Task statement >> Within the data that follows, set down exactly the lines from the one containing "analysis of stomach" through the one containing "histopathology image of", both ends included.

*** Source data Section Begins ***

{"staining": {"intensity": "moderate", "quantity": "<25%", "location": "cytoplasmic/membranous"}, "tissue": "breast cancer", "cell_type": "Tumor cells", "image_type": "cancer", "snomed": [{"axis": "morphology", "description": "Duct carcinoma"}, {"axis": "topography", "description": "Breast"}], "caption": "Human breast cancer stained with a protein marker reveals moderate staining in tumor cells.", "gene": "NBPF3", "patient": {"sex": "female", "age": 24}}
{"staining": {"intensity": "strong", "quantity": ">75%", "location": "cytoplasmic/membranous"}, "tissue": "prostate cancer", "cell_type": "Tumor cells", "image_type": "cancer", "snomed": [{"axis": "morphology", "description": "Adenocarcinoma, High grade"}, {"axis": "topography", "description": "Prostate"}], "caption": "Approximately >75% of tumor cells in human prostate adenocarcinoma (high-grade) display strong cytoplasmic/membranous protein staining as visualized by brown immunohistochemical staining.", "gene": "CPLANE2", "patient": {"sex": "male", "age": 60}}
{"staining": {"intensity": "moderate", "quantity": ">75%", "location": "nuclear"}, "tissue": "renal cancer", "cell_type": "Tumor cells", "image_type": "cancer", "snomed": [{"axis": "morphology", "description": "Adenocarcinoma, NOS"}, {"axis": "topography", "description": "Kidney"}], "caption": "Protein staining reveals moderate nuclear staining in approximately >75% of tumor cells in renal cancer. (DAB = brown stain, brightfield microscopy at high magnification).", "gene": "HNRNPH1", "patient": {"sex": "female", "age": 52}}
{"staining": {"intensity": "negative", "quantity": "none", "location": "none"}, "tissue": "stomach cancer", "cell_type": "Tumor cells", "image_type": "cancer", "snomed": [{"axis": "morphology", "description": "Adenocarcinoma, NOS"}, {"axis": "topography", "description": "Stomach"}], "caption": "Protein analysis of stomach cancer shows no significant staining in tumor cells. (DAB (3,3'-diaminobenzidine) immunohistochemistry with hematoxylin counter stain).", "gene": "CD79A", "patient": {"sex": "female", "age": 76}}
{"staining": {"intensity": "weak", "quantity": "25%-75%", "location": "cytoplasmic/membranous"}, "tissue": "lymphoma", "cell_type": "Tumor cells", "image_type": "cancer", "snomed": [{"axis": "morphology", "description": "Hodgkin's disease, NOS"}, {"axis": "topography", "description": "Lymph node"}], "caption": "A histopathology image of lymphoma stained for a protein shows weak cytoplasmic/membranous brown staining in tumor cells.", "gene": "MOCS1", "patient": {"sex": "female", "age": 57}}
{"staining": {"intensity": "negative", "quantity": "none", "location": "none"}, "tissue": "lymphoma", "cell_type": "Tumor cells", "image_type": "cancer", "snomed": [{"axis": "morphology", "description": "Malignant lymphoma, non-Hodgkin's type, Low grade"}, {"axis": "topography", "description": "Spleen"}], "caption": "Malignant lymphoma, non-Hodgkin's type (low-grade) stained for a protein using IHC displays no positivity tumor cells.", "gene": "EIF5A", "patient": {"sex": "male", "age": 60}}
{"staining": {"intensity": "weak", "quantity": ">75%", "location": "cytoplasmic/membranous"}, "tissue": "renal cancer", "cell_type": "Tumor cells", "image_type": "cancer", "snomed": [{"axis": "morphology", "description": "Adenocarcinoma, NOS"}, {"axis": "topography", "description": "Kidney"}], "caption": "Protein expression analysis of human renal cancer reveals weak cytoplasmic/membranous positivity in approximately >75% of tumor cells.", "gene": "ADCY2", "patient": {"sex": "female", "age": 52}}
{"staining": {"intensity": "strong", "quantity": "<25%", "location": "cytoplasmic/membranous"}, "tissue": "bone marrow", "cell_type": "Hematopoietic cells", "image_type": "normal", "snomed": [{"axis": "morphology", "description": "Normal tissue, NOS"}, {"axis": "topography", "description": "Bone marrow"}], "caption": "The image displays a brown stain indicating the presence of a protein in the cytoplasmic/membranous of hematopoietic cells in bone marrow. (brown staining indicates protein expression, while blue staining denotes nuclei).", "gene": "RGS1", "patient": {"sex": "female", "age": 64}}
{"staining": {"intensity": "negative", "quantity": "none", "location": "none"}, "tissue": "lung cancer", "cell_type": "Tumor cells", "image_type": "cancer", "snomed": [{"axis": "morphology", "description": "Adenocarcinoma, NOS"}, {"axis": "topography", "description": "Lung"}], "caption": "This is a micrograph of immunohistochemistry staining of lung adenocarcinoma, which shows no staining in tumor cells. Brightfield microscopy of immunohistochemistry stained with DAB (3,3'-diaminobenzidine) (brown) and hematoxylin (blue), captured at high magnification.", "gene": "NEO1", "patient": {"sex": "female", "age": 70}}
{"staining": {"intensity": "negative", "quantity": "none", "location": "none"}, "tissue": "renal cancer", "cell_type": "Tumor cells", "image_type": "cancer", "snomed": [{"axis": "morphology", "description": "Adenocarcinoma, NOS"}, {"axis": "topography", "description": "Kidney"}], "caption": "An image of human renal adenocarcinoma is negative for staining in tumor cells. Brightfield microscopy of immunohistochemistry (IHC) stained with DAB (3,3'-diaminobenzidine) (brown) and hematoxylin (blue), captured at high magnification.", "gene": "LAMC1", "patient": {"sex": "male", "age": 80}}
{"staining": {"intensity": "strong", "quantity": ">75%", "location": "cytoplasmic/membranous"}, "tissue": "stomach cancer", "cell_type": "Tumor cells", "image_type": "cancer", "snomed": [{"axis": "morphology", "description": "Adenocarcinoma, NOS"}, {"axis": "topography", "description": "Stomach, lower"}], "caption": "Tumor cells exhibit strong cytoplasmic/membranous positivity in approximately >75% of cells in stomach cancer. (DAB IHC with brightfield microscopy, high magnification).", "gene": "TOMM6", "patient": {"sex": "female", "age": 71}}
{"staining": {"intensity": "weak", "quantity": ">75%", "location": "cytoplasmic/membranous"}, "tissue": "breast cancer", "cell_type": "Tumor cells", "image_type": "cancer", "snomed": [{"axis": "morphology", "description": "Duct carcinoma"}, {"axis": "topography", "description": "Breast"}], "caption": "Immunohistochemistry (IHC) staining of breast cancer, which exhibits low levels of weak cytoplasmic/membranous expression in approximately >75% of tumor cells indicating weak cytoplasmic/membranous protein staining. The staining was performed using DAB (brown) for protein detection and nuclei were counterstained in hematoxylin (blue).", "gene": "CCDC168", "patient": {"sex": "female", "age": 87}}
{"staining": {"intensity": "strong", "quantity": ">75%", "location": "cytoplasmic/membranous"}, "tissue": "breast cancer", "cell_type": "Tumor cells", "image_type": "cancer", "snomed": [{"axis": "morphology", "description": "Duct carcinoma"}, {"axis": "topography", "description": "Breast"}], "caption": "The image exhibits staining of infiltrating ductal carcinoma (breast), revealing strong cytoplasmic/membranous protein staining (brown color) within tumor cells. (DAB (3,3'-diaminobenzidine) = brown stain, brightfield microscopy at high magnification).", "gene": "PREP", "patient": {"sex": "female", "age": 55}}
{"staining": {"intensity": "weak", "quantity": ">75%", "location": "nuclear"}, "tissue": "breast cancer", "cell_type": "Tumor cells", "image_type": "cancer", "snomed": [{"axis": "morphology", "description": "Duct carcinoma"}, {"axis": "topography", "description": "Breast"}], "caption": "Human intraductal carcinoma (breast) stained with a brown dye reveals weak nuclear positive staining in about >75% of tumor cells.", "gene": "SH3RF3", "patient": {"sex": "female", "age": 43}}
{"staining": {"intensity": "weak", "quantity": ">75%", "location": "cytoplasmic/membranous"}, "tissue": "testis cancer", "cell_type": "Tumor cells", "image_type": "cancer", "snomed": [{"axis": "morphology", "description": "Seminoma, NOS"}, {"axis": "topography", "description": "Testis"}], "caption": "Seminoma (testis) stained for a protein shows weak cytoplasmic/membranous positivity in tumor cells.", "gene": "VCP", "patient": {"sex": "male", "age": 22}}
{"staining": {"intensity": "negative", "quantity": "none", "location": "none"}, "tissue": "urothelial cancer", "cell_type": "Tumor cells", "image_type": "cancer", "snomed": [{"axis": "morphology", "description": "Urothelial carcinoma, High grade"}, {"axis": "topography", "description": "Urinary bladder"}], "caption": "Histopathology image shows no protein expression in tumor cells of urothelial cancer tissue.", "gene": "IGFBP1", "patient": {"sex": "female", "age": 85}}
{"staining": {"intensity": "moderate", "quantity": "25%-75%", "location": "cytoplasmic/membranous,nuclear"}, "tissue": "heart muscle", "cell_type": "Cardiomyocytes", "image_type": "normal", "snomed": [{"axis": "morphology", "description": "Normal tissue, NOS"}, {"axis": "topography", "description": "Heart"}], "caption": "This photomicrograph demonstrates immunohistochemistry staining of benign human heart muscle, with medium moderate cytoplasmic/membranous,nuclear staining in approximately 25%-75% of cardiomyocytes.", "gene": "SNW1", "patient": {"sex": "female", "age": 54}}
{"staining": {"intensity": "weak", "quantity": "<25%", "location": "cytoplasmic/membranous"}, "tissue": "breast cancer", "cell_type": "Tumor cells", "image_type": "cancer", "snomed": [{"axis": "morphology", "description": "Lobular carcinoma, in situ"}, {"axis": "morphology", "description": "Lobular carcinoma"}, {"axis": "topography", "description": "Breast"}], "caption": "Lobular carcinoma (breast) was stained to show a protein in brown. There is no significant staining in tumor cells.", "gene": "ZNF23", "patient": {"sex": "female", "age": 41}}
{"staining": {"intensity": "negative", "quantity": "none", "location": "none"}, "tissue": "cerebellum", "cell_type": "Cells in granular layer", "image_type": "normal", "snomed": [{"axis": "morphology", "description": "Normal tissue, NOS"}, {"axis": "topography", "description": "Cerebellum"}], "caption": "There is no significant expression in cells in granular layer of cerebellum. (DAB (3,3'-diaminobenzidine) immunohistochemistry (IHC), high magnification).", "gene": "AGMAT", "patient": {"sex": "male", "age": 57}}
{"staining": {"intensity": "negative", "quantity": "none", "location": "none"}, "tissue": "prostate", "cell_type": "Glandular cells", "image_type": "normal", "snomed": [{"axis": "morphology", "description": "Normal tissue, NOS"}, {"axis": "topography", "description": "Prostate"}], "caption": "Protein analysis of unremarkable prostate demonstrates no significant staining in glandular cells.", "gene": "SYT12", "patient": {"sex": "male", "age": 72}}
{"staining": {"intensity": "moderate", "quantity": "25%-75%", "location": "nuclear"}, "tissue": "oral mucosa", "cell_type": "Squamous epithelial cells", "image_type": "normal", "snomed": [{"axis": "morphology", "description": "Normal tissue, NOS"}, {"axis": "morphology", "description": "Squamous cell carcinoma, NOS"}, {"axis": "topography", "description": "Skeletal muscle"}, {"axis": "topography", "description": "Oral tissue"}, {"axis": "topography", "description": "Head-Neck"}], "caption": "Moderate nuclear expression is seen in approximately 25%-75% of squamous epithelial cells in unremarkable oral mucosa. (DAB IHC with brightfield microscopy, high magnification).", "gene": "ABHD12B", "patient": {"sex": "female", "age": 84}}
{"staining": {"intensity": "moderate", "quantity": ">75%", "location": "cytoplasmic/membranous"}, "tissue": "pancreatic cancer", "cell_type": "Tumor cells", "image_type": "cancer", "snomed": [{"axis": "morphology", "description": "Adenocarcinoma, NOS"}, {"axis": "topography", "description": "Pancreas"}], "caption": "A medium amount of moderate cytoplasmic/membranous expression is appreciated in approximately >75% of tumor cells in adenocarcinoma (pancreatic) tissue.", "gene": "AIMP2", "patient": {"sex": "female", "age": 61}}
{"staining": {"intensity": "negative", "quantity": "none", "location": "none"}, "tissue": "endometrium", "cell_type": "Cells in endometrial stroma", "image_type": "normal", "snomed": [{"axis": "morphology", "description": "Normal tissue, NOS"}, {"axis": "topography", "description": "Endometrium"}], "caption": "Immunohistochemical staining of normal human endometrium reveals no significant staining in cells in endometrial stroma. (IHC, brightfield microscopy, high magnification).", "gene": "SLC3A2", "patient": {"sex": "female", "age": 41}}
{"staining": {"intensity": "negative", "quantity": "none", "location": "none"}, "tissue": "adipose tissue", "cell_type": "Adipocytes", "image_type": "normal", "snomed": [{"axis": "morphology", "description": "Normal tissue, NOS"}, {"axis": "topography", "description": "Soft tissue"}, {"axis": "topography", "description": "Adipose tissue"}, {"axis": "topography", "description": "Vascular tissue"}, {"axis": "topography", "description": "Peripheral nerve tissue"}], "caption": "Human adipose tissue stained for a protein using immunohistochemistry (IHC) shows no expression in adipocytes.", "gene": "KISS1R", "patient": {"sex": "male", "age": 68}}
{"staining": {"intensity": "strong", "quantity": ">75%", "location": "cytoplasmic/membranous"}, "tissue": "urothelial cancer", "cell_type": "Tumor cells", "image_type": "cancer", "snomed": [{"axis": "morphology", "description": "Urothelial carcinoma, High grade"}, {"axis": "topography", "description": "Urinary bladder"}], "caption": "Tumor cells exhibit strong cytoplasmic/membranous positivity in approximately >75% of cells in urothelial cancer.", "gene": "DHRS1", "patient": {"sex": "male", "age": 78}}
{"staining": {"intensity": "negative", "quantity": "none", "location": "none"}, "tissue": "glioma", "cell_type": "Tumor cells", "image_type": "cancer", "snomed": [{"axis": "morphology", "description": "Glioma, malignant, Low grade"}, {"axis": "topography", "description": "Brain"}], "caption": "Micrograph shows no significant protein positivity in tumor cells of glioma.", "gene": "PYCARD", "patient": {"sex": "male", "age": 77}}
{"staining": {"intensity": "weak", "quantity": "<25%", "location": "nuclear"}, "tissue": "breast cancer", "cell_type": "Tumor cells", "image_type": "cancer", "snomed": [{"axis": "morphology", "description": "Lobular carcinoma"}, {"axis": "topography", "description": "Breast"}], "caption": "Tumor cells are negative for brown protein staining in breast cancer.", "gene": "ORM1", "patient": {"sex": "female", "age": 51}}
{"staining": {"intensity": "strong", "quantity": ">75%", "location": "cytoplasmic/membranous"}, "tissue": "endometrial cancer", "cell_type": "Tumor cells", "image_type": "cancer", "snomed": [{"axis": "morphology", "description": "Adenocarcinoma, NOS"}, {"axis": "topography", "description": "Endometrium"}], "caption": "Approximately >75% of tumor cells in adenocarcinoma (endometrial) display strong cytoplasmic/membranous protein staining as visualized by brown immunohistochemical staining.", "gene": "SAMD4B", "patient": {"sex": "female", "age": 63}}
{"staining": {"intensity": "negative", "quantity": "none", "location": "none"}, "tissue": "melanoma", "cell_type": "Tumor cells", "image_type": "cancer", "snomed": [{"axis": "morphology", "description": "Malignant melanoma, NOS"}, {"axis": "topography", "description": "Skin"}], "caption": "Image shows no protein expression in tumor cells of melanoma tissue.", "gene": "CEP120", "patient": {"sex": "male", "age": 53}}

*** Source data Section Ends ***

Response area >>
{"staining": {"intensity": "negative", "quantity": "none", "location": "none"}, "tissue": "stomach cancer", "cell_type": "Tumor cells", "image_type": "cancer", "snomed": [{"axis": "morphology", "description": "Adenocarcinoma, NOS"}, {"axis": "topography", "description": "Stomach"}], "caption": "Protein analysis of stomach cancer shows no significant staining in tumor cells. (DAB (3,3'-diaminobenzidine) immunohistochemistry with hematoxylin counter stain).", "gene": "CD79A", "patient": {"sex": "female", "age": 76}}
{"staining": {"intensity": "weak", "quantity": "25%-75%", "location": "cytoplasmic/membranous"}, "tissue": "lymphoma", "cell_type": "Tumor cells", "image_type": "cancer", "snomed": [{"axis": "morphology", "description": "Hodgkin's disease, NOS"}, {"axis": "topography", "description": "Lymph node"}], "caption": "A histopathology image of lymphoma stained for a protein shows weak cytoplasmic/membranous brown staining in tumor cells.", "gene": "MOCS1", "patient": {"sex": "female", "age": 57}}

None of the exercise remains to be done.